» **AIM OF THE TASK**: Directions for the data below: repeat exactly the lines from the one with "Bilder von der" through the one with "JL65N2-E51.5", both included, and omit all pictures.

Collected data entries:
◇ ◇ ◇ ◇
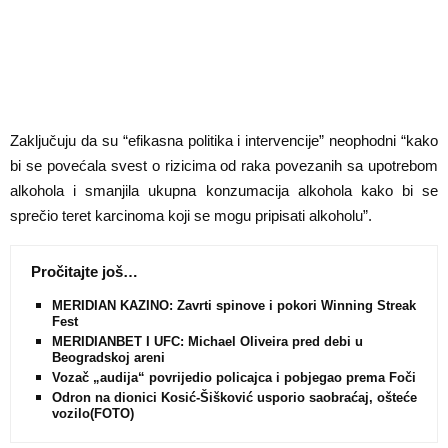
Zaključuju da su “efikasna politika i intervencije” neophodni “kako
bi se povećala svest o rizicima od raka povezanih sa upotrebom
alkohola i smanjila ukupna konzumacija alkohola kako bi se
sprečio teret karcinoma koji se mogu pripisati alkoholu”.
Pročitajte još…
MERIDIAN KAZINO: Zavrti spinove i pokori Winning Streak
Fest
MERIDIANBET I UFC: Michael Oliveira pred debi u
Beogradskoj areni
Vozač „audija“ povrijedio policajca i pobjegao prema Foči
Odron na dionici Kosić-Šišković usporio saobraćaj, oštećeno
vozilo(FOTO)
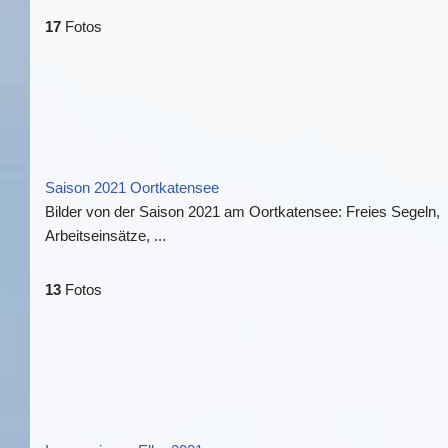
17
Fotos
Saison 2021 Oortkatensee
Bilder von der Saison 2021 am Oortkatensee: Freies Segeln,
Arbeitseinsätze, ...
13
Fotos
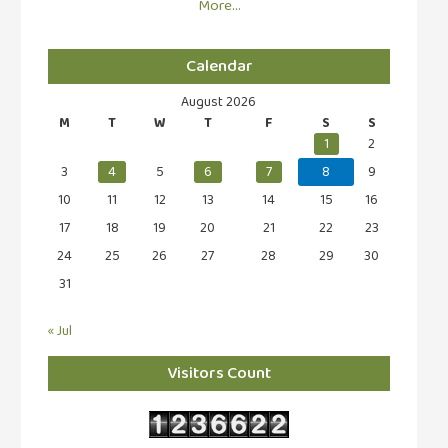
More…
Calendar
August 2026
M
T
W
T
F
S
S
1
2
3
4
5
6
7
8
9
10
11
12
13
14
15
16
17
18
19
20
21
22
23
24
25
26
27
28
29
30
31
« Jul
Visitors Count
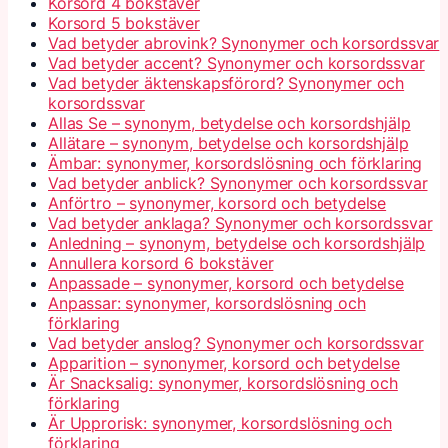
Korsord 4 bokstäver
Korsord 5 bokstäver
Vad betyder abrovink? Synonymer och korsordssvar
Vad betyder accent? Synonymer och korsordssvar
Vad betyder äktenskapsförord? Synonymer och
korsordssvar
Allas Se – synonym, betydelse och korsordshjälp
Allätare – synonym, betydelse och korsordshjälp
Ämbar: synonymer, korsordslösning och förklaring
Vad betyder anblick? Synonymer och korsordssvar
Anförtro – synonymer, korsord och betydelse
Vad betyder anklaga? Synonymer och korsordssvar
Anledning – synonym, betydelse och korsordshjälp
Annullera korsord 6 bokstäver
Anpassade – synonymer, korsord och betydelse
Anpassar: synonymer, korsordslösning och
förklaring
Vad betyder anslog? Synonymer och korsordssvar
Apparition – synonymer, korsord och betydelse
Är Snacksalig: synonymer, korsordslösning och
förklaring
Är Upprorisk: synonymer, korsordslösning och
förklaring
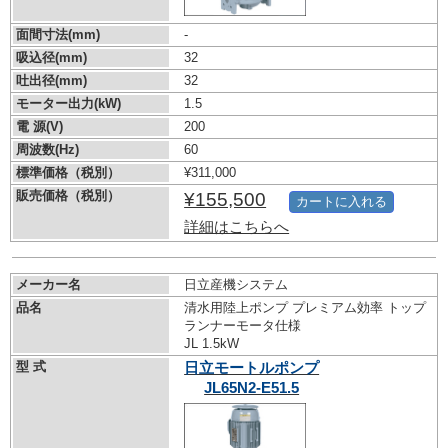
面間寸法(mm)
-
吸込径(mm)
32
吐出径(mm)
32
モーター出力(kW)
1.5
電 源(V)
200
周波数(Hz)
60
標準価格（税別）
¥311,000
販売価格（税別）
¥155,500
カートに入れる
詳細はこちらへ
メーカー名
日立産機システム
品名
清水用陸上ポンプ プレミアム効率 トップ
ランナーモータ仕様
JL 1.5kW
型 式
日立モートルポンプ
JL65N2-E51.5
◇ ◇ ◇ ◇
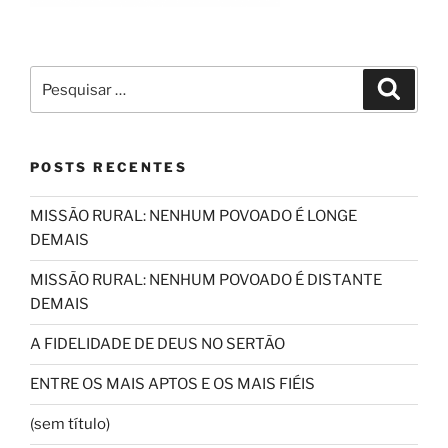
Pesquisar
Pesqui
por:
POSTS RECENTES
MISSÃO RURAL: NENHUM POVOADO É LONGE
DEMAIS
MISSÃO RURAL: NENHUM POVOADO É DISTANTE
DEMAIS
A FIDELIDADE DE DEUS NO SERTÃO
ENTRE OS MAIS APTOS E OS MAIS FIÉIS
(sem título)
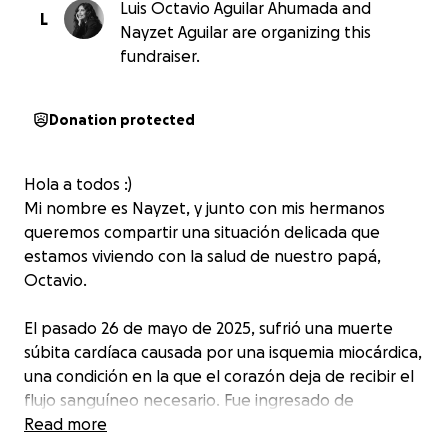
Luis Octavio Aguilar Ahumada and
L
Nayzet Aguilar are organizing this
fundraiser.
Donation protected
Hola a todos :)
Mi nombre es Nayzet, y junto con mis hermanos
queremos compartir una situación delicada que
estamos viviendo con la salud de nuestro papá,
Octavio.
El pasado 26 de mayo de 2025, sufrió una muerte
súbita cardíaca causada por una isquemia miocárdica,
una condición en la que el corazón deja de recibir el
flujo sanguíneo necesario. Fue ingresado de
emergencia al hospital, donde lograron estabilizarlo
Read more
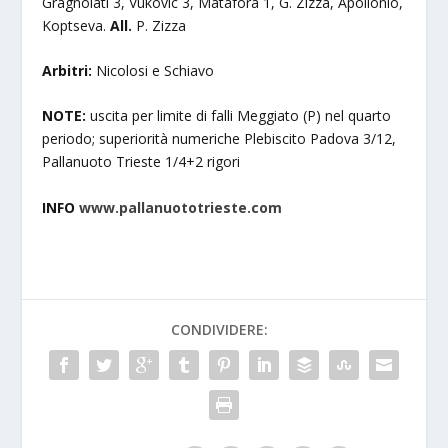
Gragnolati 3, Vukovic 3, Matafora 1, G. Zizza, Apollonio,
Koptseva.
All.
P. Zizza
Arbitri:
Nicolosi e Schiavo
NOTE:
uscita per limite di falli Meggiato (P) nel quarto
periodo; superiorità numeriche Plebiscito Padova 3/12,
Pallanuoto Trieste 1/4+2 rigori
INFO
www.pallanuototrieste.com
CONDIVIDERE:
◇ ◇ ◇ ◇
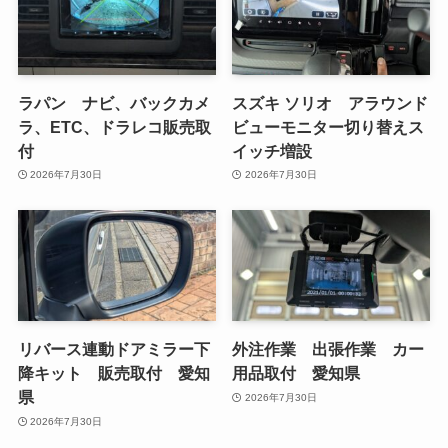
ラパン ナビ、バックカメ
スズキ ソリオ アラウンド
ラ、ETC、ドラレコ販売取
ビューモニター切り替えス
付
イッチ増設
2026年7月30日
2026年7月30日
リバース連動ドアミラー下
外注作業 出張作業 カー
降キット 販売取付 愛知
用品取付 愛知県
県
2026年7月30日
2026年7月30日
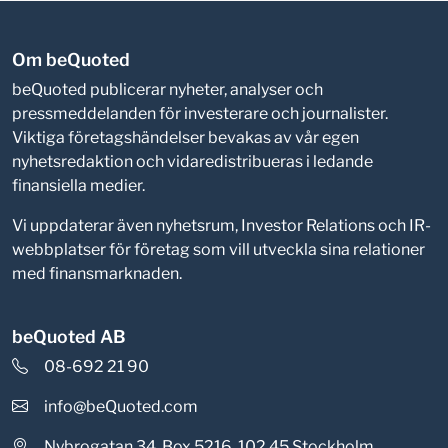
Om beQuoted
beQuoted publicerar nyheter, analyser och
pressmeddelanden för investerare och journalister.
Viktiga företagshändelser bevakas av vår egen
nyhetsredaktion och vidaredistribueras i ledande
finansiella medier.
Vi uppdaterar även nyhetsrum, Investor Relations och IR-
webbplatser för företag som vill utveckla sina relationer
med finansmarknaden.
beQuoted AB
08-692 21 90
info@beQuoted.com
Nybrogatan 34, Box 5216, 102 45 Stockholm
◇ ◇ ◇ ◇
» **TASK ANSWER**:
Bilder von der Saison 2021 am Oortkatensee: Freies Segeln,
Arbeitseinsätze, ...
13
Fotos
More…
Calendar
August 2026
M
T
W
T
F
S
S
1
2
3
4
5
6
7
8
9
10
11
12
13
14
15
16
17
18
19
20
21
22
23
24
25
26
27
28
29
30
31
« Jul
Visitors Count
Korsord 4 bokstäver
Korsord 5 bokstäver
Vad betyder abrovink? Synonymer och korsordssvar
Vad betyder accent? Synonymer och korsordssvar
Vad betyder äktenskapsförord? Synonymer och
korsordssvar
Allas Se – synonym, betydelse och korsordshjälp
Allätare – synonym, betydelse och korsordshjälp
Ämbar: synonymer, korsordslösning och förklaring
Vad betyder anblick? Synonymer och korsordssvar
Anförtro – synonymer, korsord och betydelse
Vad betyder anklaga? Synonymer och korsordssvar
Anledning – synonym, betydelse och korsordshjälp
Annullera korsord 6 bokstäver
Anpassade – synonymer, korsord och betydelse
Anpassar: synonymer, korsordslösning och
förklaring
Vad betyder anslog? Synonymer och korsordssvar
Apparition – synonymer, korsord och betydelse
Är Snacksalig: synonymer, korsordslösning och
förklaring
Är Upprorisk: synonymer, korsordslösning och
förklaring
面間寸法(mm)
-
吸込径(mm)
32
吐出径(mm)
32
モーター出力(kW)
1.5
電 源(V)
200
周波数(Hz)
60
標準価格（税別）
¥311,000
販売価格（税別）
¥155,500
カートに入れる
詳細はこちらへ
メーカー名
日立産機システム
品名
清水用陸上ポンプ プレミアム効率 トップ
ランナーモータ仕様
JL 1.5kW
型 式
日立モートルポンプ
JL65N2-E51.5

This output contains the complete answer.